The researchers developed Tabby, which modifies existing AI models to focus on tabular data. It uses a technique called Gated Mixture-of-Experts to handle differences between columns in a table. They also created a training method called Plain, which improves how the AI learns from tabular data. Together, these methods make the synthetic data almost as good as real data.
Why it matters?
This matters because it makes it easier to generate high-quality fake data for research or testing without needing access to sensitive real-world datasets. Tabby could help fields like healthcare, finance, and science by providing realistic data while protecting privacy.
Abstract
While advances in large language models (LLMs) have greatly improved the quality of synthetic text data in recent years, synthesizing tabular data has received relatively less attention.
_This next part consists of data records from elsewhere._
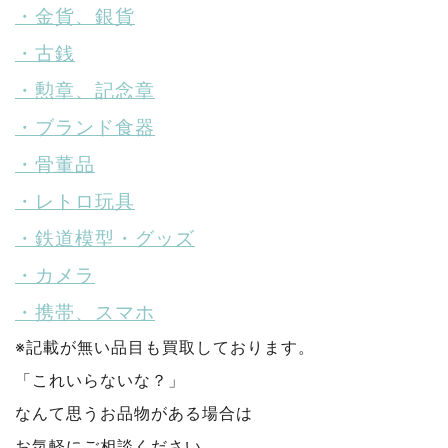
・金貨、銀貨
・古銭
・勲章、記念章
・ブランド食器
・骨董品
・レトロ玩具
・鉄道模型・グッズ
・カメラ
・携帯、スマホ
※記載が無い品目も買取しております。
「これいらないな？」
なんて思うお品物がある場合は
お気軽にご相談ください。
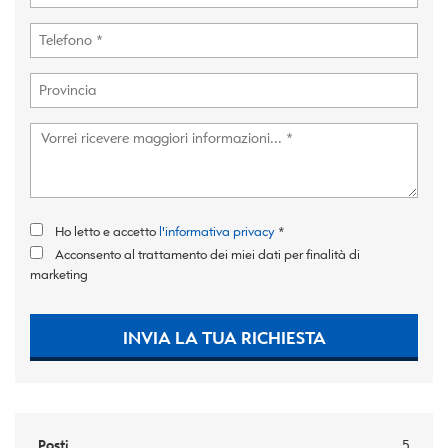
Ho letto e accetto
l'informativa privacy
*
Acconsento al trattamento dei miei dati per finalità di
marketing
INVIA LA TUA RICHIESTA
Posti
5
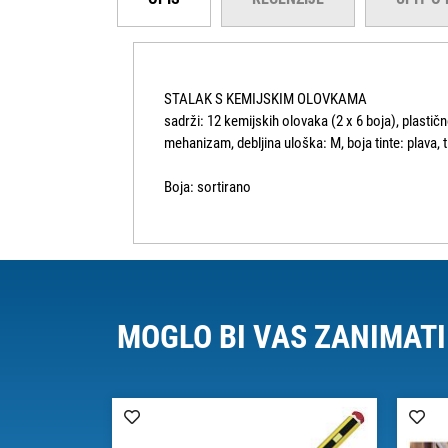
STALAK S KEMIJSKIM OLOVKAMA
sadrži: 12 kemijskih olovaka (2 x 6 boja), plastičn
mehanizam, debljina uloška: M, boja tinte: plava,
Boja: sortirano
MOGLO BI VAS ZANIMATI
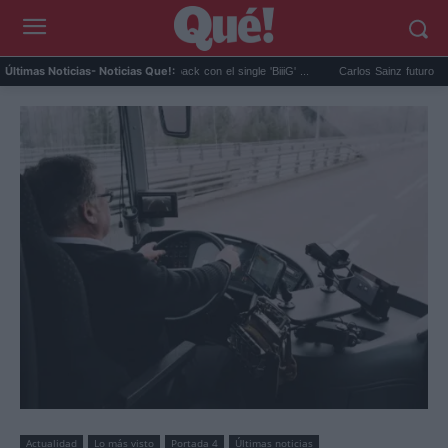
IGBANG anuncia su comeback con el single 'BiiiG' ...
Carlos Sainz futuro en el aire: B
Últimas Noticias
- Noticias Que!:
Actualidad
Lo más visto
Portada 4
Últimas noticias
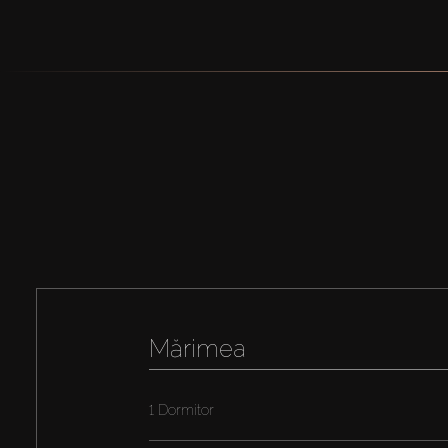
Mărimea
1 Dormitor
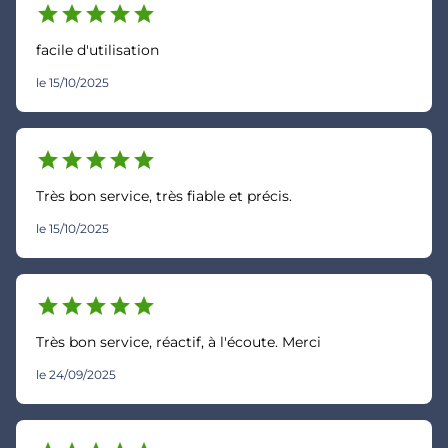
star
star
star
star
star
facile d'utilisation
le 15/10/2025
star
star
star
star
star
Très bon service, très fiable et précis.
le 15/10/2025
star
star
star
star
star
Très bon service, réactif, à l'écoute. Merci
le 24/09/2025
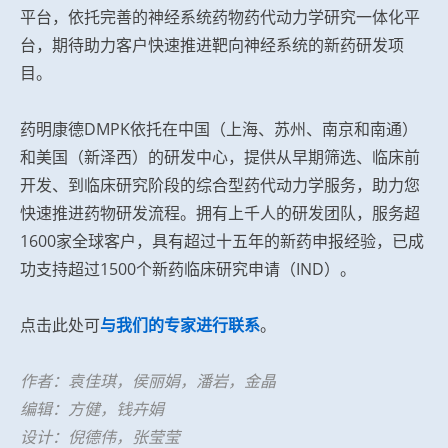
平台，依托完善的神经系统药物药代动力学研究一体化平
台，期待助力客户快速推进靶向神经系统的新药研发项
目。
药明康德DMPK依托在中国（上海、苏州、南京和南通）
和美国（新泽西）的研发中心，提供从早期筛选、临床前
开发、到临床研究阶段的综合型药代动力学服务，助力您
快速推进药物研发流程。拥有上千人的研发团队，服务超
1600家全球客户，具有超过十五年的新药申报经验，已成
功支持超过1500个新药临床研究申请（IND）。
点击此处可
与我们的专家进行联系
。
作者：袁佳琪，侯丽娟，潘岩，金晶
编辑：方健，钱卉娟
设计：倪德伟，张莹莹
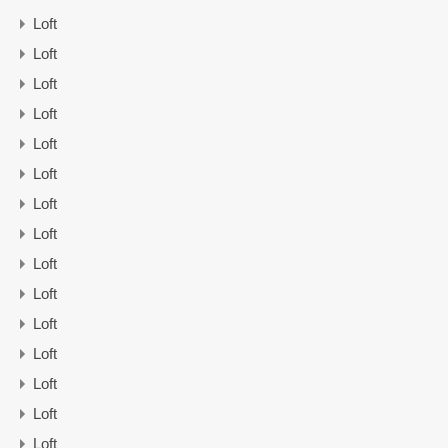
Loft
Loft
Loft
Loft
Loft
Loft
Loft
Loft
Loft
Loft
Loft
Loft
Loft
Loft
Loft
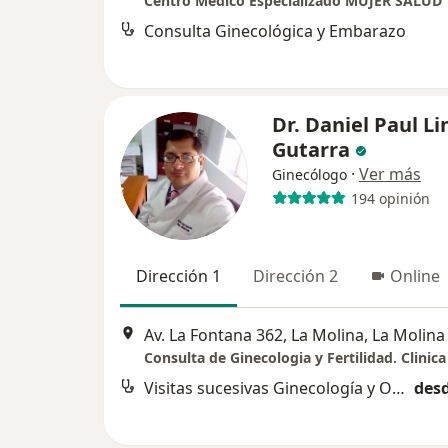
Centro Médico Especializado MUJER SALUD
Consulta Ginecológica y Embarazo
Dr. Daniel Paul L
Gutarra
·
Ver más
Ginecólogo
194 opinión
Dirección 1
Dirección 2
Online
Av. La Fontana 362, La Molina, La Molina
Visitas sucesivas Ginecología y Obstetricia
desd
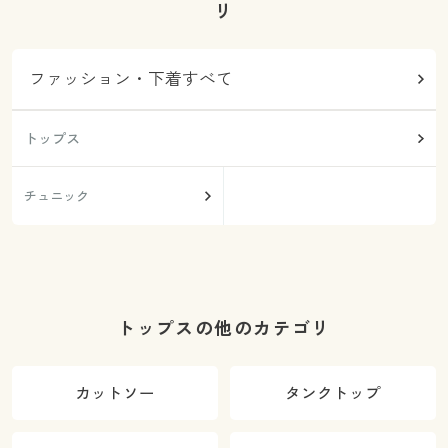
リ
ファッション・下着すべて
トップス
チュニック
トップスの他のカテゴリ
カットソー
タンクトップ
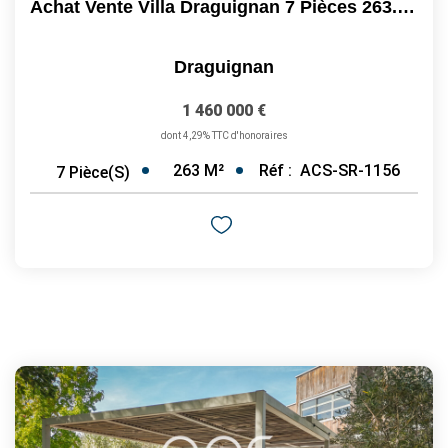
Achat Vente Villa Draguignan 7 Pièces 263.20 M2 Extérieur...
Draguignan
1 460 000 €
dont 4,29% TTC d'honoraires
263
M²
Réf :
ACS-SR-1156
7
Pièce(s)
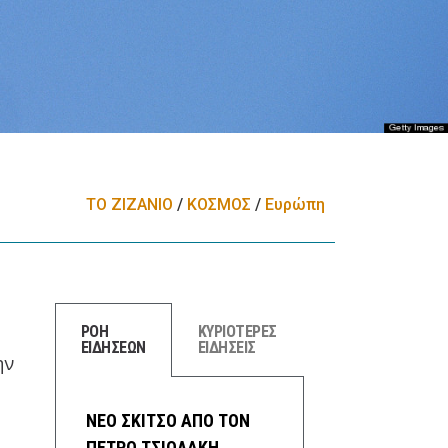
ΤΟ ΖΙΖΑΝΙΟ
/
ΚΟΣΜΟΣ
/
Ευρώπη
ΡΟΗ
ΚΥΡΙΟΤΕΡΕΣ
ΕΙΔΗΣΕΩΝ
ΕΙΔΗΣΕΙΣ
ην
ΝΕΟ ΣΚΙΤΣΟ ΑΠΟ ΤΟΝ
ΠΕΤΡΟ ΤΣΙΟΛΑΚΗ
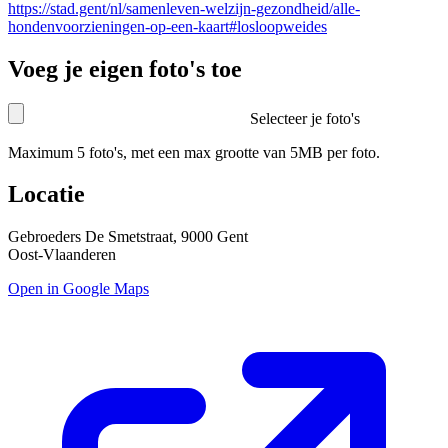
https://stad.gent/nl/samenleven-welzijn-gezondheid/alle-
hondenvoorzieningen-op-een-kaart#losloopweides
Voeg je eigen foto's toe
Selecteer je foto's
Maximum 5 foto's, met een max grootte van 5MB per foto.
Locatie
Gebroeders De Smetstraat, 9000 Gent
Oost-Vlaanderen
Open in Google Maps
We address this disparity with Tabby, a simple but powerful post-training modification to the standard Transformer language model architecture, enabling its use for tabular dataset synthesis. Tabby enables the representation of differences across columns using Gated Mixture-of-Experts, with column-specific sets of parameters. Empirically, Tabby results in data quality near or equal to that of real data. By pairing our novel LLM table training technique, Plain, with Tabby, we observe up to a 44% improvement in quality over previous methods. We also show that Tabby extends beyond tables to more general structured data, reaching parity with real data on a nested JSON dataset as well.